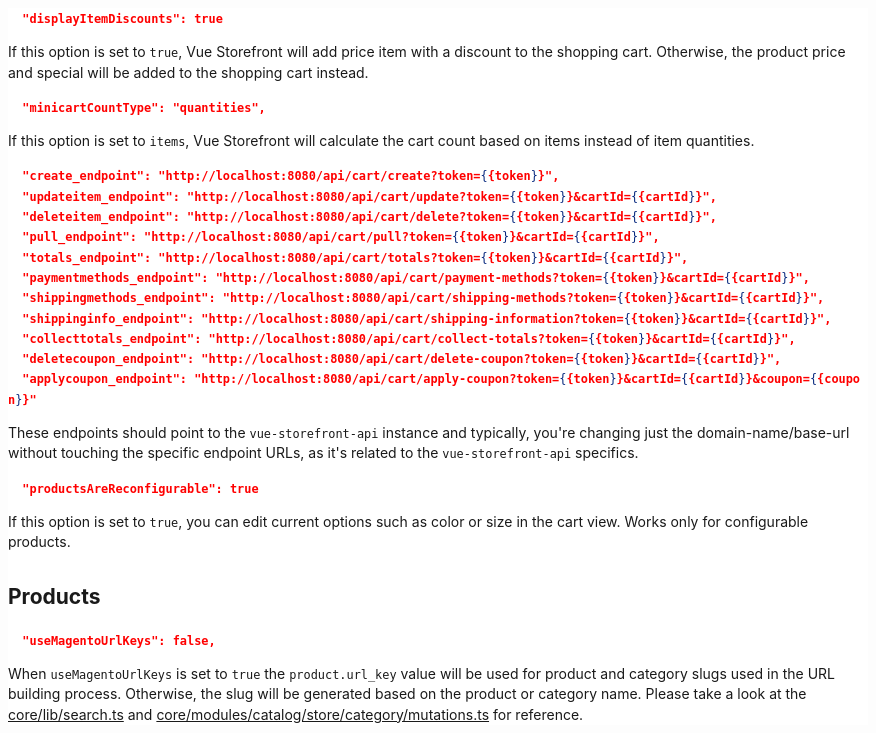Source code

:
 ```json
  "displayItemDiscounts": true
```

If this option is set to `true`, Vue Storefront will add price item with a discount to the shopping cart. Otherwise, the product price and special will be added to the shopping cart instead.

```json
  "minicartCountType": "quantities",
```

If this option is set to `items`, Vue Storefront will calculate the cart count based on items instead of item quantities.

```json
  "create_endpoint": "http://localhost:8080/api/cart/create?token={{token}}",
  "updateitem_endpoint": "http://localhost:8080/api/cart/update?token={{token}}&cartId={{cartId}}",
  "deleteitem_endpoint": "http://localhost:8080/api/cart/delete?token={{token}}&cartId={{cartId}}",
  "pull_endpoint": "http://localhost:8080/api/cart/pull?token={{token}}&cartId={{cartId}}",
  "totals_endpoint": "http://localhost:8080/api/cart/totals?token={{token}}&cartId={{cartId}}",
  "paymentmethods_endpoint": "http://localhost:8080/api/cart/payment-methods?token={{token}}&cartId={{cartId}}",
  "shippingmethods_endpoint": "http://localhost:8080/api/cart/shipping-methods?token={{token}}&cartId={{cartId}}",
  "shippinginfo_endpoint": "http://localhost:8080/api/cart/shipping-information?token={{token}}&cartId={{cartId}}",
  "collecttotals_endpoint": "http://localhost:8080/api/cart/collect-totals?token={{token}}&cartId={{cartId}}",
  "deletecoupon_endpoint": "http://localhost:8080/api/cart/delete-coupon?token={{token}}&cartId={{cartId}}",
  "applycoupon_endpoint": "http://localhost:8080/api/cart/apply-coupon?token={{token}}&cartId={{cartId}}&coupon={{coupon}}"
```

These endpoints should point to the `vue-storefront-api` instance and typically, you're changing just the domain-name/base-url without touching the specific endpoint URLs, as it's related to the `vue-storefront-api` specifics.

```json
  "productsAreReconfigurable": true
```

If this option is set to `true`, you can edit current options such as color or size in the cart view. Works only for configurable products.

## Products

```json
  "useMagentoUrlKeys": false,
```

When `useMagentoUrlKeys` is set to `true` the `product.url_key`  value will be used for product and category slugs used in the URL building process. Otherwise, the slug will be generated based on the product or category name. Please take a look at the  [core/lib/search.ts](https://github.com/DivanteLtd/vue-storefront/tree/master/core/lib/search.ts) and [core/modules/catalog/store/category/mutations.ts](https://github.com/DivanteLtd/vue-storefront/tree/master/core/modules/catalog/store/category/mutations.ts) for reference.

# # # #

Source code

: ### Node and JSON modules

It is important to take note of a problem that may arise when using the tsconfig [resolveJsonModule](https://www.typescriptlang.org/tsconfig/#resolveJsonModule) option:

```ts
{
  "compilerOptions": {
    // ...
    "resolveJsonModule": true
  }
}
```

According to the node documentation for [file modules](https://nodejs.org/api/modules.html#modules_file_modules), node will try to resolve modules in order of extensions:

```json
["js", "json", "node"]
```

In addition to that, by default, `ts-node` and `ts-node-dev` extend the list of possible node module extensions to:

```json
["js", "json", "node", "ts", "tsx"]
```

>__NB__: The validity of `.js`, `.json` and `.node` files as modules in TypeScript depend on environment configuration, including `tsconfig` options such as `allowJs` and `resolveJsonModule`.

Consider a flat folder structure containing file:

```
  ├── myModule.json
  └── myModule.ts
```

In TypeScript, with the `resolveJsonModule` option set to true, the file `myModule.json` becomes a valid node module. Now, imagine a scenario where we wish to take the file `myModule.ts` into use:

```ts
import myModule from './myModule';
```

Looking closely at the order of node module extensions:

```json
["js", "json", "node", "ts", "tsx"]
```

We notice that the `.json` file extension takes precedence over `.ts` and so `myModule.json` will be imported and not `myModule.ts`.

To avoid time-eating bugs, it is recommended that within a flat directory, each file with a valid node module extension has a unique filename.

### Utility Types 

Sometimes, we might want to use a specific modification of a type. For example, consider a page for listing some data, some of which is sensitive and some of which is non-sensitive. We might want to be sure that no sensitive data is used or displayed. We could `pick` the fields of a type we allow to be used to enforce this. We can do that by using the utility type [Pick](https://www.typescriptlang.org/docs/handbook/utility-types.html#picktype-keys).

# # # #

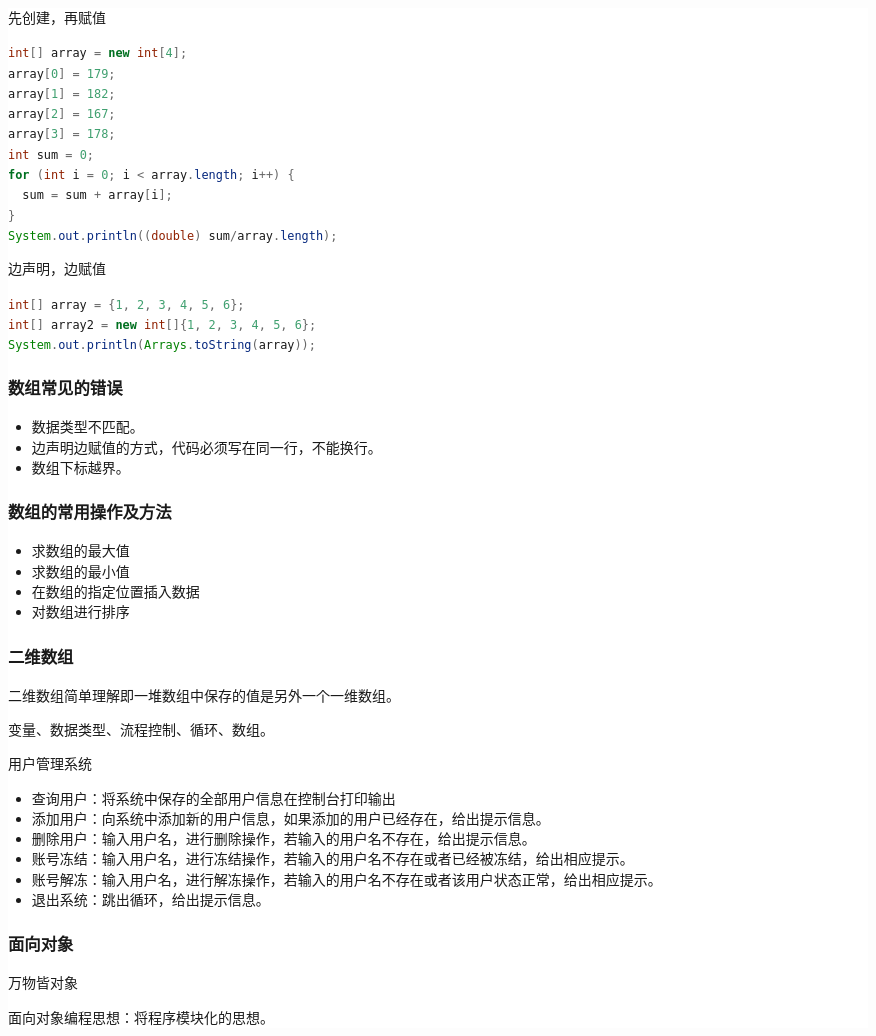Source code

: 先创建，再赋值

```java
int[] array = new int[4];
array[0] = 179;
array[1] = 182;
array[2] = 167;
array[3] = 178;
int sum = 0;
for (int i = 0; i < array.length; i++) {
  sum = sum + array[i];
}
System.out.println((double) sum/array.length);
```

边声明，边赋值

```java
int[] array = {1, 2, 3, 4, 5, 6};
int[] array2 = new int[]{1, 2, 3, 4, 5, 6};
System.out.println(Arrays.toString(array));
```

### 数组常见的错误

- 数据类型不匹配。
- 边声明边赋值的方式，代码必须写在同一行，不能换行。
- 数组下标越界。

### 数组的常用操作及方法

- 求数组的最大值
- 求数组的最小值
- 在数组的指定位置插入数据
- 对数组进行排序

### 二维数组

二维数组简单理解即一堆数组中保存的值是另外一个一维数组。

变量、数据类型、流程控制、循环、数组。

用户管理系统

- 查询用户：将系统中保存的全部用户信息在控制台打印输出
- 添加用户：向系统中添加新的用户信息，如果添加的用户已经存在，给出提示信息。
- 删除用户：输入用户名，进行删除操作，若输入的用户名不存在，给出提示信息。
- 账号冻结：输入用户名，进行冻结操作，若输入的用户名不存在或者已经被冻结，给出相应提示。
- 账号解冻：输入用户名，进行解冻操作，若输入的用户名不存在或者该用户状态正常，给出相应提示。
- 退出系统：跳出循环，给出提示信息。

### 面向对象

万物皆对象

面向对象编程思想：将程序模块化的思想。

# # # #

Search the data for the word "给出相应提示" and copy each line where it appears.

- 账号冻结：输入用户名，进行冻结操作，若输入的用户名不存在或者已经被冻结，给出相应提示。
- 账号解冻：输入用户名，进行解冻操作，若输入的用户名不存在或者该用户状态正常，给出相应提示。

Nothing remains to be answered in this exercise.